Each Fragility Group in the performance model shall have a corresponding fragility model in the Damage & Loss Database. In the fragility model, Damage State Groups (DSGs) collect Damage States (DSs) that are triggered by similar magnitudes of the controlling EDP. In Pelicun, Lognormal damage state exceedance curves are converted into random EDP limits that trigger DSGs. When multiple DSGs are used, assuming perfect correlation between their EDP limits reproduces the conventional model that uses exceedance curves. The approach used in this framework, however, allows researchers to experiment with partially correlated or independent EDP limits. Experimental results suggest that these might be more realistic representations of component fragility. A DSG often has only a single DS. When multiple DSs are present, they can be triggered either simultaneously or they can be mutually exclusive following the corresponding definitions in FEMA P-58.

2.8. Loss Model

Each Damage State has a corresponding set of consequence descriptions in the Damage & Loss Database.
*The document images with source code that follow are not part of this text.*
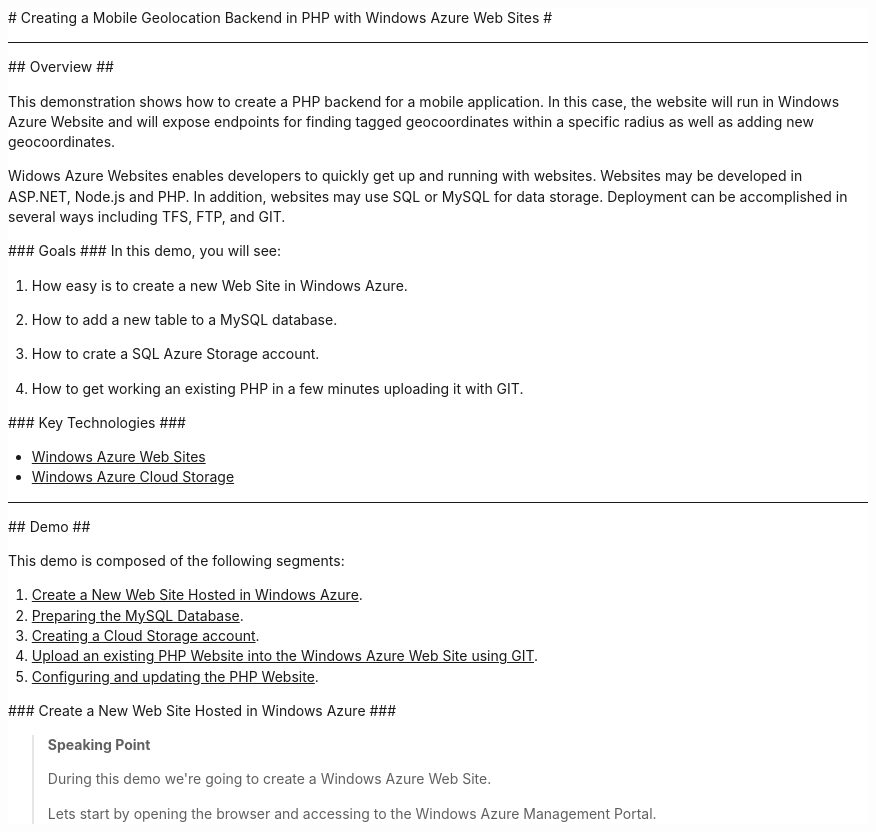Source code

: ﻿<a name="title" />
# Creating a Mobile Geolocation Backend in PHP with Windows Azure Web Sites #

---

<a name="Overview" />
## Overview ##

This demonstration shows how to create a PHP backend for a mobile application.  In this case, the website will run in Windows Azure Website and will expose endpoints for finding tagged geocoordinates within a specific radius as well as adding new geocoordinates.

Widows Azure Websites enables developers to quickly get up and running with websites.  Websites may be developed in ASP.NET, Node.js and PHP.  In addition, websites may use SQL or MySQL for data storage.  Deployment can be accomplished in several ways including TFS, FTP, and GIT.

<a id="goals" />
### Goals ###
In this demo, you will see:

1. How easy is to create a new Web Site in Windows Azure.

1. How to add a new table to a MySQL database.

1.  How to crate a SQL Azure Storage account.

1. How to get working an existing PHP in a few minutes uploading it with GIT.

<a name="technologies" />
### Key Technologies ###

- [Windows Azure Web Sites](https://www.windowsazure.com/en-us/home/scenarios/web-sites/)
- [Windows Azure Cloud Storage](https://www.windowsazure.com/en-us/home/features/data-management/)

---

<a name="Demo" />
## Demo ##

This demo is composed of the following segments:

1. [Create a New Web Site Hosted in Windows Azure](#segment1).
1. [Preparing the MySQL Database](#segment2).
1. [Creating a Cloud Storage account](#segment3).
1. [Upload an existing PHP Website into the Windows Azure Web Site using GIT](#segment4).
1. [Configuring and updating the PHP Website](#segment5).

<a name="segment1" />
### Create a New Web Site Hosted in Windows Azure ###

> **Speaking Point**
>
> During this demo we're going to create a Windows Azure Web Site.
>
> Lets start by opening the browser and accessing to the Windows Azure Management Portal.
These are used to define a consequence model that identifies a set of decision variables (DVs) and corresponding consequence functions that link the amount of damaged components to the value of the DV. The constant and quantity-dependent stepwise consequence functions from FEMA P-58 are available in Pelicun.

Collapses and their consequences are also handled by the damage and the loss models. The collapse model describes collapse events using the concept of collapse modes introduced in FEMA P-58. Collapse is either triggered by EDP values exceeding a collapse limit or it can be randomly triggered based on a collapse probability prescribed in the AIM file. The latter approach allows for external collapse fragility models. Each collapse mode has a corresponding collapse consequence model that describes the corresponding injuries and losses.

Similarly to the performance model, the randomness in damage and losses is handled with a few high-dimensional random variables. This allows researchers to experiment with various correlation structures between damages of components, and consequences of those damages. Among the consequences, the repair costs and times and the number of injuries of various severities are also linked; allowing, for example, to consider that repairs that cost more than expected will also take longer time to finish.

Once the damage and loss models are assembled, the previously sampled EDPs are used to evaluate the Damage Measures (Fig. 3). These DMs identify the Damage State of each Component Group in the structure. This information is used by the loss simulation to generate the Decision Variables. The final step of the calculation in Pelicun is to aggregate results into a Damage and Loss (DL) file that provides a concise overview of the damage and losses. All intermediate data generated during the calculation (i.e., EDPs, DMs, DVs) are also saved in CSV files.